The moon’s orientation to the sun keeps the bottoms of polar craters in permanent shadow, allowing temperatures there to plunge below minus 400 degrees Fahrenheit, cold enough to store volatile material like water for billions of years.

“However, our research suggests that, in addition to the wicked cold, explorers and robots at the bottoms of polar lunar craters may have to contend with a complex electrical environment as well, which can affect surface chemistry, static discharge, and dust cling,” said William Farrell of NASA’s Goddard Space Flight Centre, Greenbelt, Md.

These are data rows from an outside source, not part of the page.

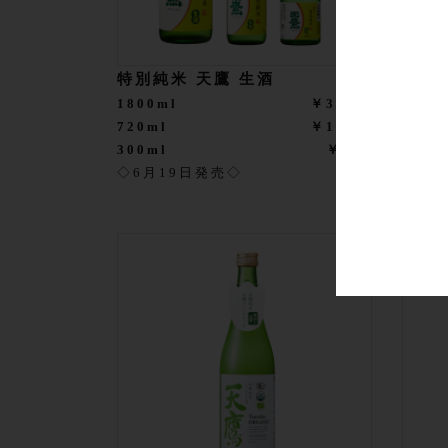
特別純米 天鷹 生酒
夏越
1800ml
￥3,410
720m
720ml
￥1,705
★夏
300ml
￥682
◇6月19日発売◇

“This important work by Dr. Farrell and his team is further evidence that our view on the moon has changed dramatically in recent years,” said Gregory Schmidt, deputy director of the NASA Lunar Science Institute at NASA’s Ames Research Centre, Moffett Field, Calif.

“It has a dynamic and fascinating environment that we are only beginning to understand,” added Schmidt. Solar wind inflow into craters can erode the surface, which affects recently discovered water molecules.

Static discharge could short out sensitive equipment, while the sticky and extremely abrasive lunar dust could wear out spacesuits and may be hazardous if tracked inside spacecraft and inhaled over long periods.

Since the moon is only slightly tilted compared to the sun, the solar wind flows almost horizontally over the lunar surface at the poles and along the region where day transitions to night, called the terminator, said a NASA release.

The solar wind is a thin gas of electrically charged components of atoms — negatively charged electrons and positively charged ions — that is constantly blowing from the surface of the sun into space.

These findings were published in the March issue of the the Journal of Geophysical Research.